Could you please test this patch:

Code: Select all

--- drivers/xen/evtchn.c 2014-03-31 12:48:25.863129794 +0200
+++ drivers/xen/evtchn.c        2015-07-13 22:26:13.834256111 +0200
@@ -201,8 +201,8 @@

        /* Byte lengths of two chunks. Chunk split (if any) is at ring wrap. */
        if (((c ^ p) & EVTCHN_RING_SIZE) != 0) {
-               bytes1 = (EVTCHN_RING_SIZE - EVTCHN_RING_MASK(c)) *
-                       sizeof(evtchn_port_t);
+               bytes1 = EVTCHN_RING_SIZE - EVTCHN_RING_MASK(c);
+               bytes1 *= sizeof(evtchn_port_t);
                bytes2 = EVTCHN_RING_MASK(p) * sizeof(evtchn_port_t);
        } else {
                bytes1 = (p - c) * sizeof(evtchn_port_t);



ephox wrote:Could you please test this patch:

Code: Select all

--- drivers/xen/evtchn.c 2014-03-31 12:48:25.863129794 +0200
+++ drivers/xen/evtchn.c        2015-07-13 22:26:13.834256111 +0200
@@ -201,8 +201,8 @@

        /* Byte lengths of two chunks. Chunk split (if any) is at ring wrap. */
        if (((c ^ p) & EVTCHN_RING_SIZE) != 0) {
-               bytes1 = (EVTCHN_RING_SIZE - EVTCHN_RING_MASK(c)) *
-                       sizeof(evtchn_port_t);
+               bytes1 = EVTCHN_RING_SIZE - EVTCHN_RING_MASK(c);
+               bytes1 *= sizeof(evtchn_port_t);
                bytes2 = EVTCHN_RING_MASK(p) * sizeof(evtchn_port_t);
        } else {
                bytes1 = (p - c) * sizeof(evtchn_port_t);



I have literally no idea what that does, but it seems to have solved the problem.
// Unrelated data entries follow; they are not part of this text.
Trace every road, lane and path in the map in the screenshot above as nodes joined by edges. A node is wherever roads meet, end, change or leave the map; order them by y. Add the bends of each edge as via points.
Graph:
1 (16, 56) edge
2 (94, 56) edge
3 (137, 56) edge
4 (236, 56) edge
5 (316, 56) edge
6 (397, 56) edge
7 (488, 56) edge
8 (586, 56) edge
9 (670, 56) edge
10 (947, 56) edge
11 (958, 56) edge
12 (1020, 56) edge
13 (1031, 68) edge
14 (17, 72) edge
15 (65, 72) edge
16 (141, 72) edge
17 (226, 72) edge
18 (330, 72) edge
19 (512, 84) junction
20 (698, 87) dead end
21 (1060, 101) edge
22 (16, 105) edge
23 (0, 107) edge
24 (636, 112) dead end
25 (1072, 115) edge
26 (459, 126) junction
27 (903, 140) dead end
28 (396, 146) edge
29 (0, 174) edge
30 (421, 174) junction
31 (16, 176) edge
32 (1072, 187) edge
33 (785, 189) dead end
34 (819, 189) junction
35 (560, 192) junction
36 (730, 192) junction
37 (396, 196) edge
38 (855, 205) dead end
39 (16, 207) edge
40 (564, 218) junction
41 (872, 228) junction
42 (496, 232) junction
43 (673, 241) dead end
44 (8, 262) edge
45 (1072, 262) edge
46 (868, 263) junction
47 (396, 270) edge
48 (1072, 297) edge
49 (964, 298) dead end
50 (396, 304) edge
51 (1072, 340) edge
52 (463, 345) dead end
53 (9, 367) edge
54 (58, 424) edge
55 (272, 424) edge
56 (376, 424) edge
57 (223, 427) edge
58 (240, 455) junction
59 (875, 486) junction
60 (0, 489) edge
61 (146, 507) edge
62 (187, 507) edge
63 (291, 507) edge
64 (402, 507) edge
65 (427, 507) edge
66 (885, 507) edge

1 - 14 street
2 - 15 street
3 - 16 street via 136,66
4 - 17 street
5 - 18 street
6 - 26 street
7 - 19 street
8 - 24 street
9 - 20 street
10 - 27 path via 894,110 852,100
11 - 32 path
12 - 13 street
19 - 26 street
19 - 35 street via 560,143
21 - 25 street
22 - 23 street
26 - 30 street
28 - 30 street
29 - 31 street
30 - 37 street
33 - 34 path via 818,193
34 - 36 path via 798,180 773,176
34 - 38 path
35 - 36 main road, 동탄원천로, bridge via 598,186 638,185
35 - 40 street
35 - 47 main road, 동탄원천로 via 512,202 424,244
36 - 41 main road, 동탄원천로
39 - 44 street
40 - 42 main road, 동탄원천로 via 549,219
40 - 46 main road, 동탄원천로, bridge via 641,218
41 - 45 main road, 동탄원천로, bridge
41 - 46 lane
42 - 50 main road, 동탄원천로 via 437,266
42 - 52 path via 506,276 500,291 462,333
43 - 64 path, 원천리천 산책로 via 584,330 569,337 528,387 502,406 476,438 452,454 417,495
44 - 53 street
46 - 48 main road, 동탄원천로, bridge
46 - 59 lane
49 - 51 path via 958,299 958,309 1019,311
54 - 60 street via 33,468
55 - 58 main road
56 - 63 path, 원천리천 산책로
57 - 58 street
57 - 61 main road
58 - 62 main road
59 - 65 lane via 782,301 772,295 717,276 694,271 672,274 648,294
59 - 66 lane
"PAX bytes1: 4, bytes2: 0, count: 4" is overflowing dmesg merrily.
No processes are being terminated though.
VM operations are completely normal again.


Thanks!
Mike

what happens behind the scenes is a series of transformations by the compiler that ends up with an intentional integer overflow which the plugin instrumented code catches later at runtime (i.e., it's a known false positive case that we have to handle somehow). the story goes something like this: the original source code line can be summarized as (small_const1 - variable)*small_const2. later gcc turns this into small_const1*small_const2 - small_const2*variable and then into small_const3 + large_const2*variable. the latter term with large_const2 is what triggers the overflow detector eventually (in non-plugin generated code it'd simply end up with integer truncation and produce the correct result). what the 'fix' really does is prevent this transformation and thus no more overflow detection at runtime. i used quotes because this is unfortunately a fragile solution, if a later compiler version develops more smartness in recognizing these opportunities for transformation then we'd have to do something else (unfortunately our hands are tied with the plugin approach so this is the best we can do for now, short of disabling the plugin, that is).